International Crimes (801M3)

30 credits, Level 7 (Masters)

Spring teaching

This module explores the definition and prosecution of ‘international crimes’, including those crimes defined under the Rome Statute of the International Criminal Court – war crimes, crimes against humanity, genocide and the crime of aggression.

You will critically explore what makes a crime an ‘international crime’ and how it is distinguishable from other types of criminality. You‘ll also explore the evolution of such crimes, the different actors involved, the definitional challenges and the politics of the international criminal law regime.

In addition to substantive law matters, the module will examine procedural dimensions of prosecuting international crimes at international and domestic levels, such as ICC’s complementarity regime, UN and hybrid tribunals, extraterritorial criminal jurisdiction and victim participation and reparations

Teaching

100%: Seminar

Assessment

100%: Written assessment (Essay)

Contact hours and workload

This module is approximately 300 hours of work.
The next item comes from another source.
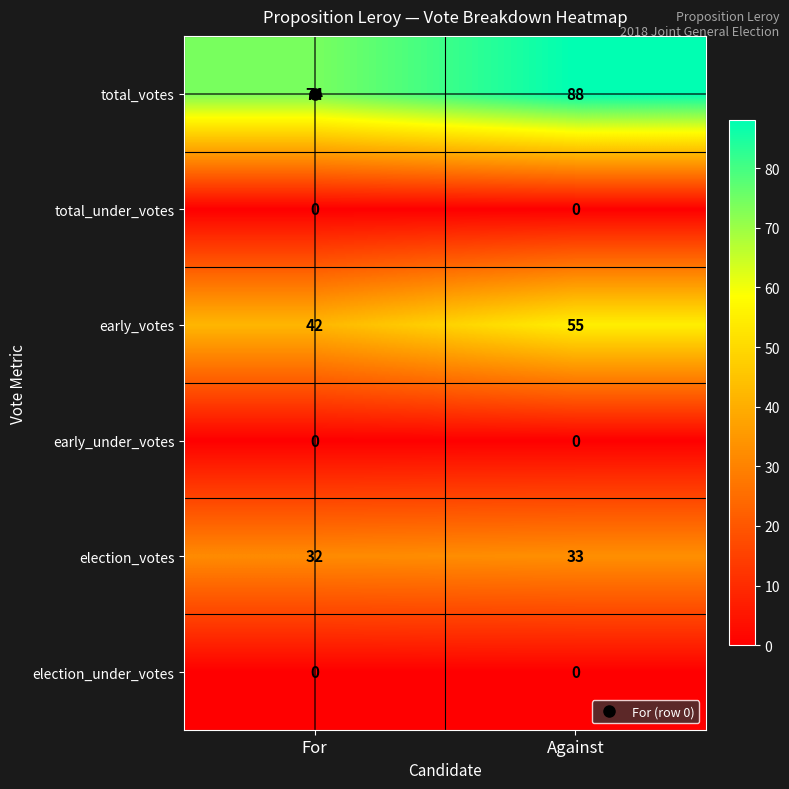

What is the difference between the maximum and minimum values in the total_votes series?

14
This breaks down into about 20 hours of contact time and about 280 hours of independent study. The University may make minor variations to the contact hours for operational reasons, including timetabling requirements.

We regularly review our modules to incorporate student feedback, staff expertise, as well as the latest research and teaching methodology. We’re planning to run these modules in the academic year 2021/22. However, there may be changes to these modules in response to COVID-19, staff availability, student demand or updates to our curriculum. We’ll make sure to let our applicants know of material changes to modules at the earliest opportunity.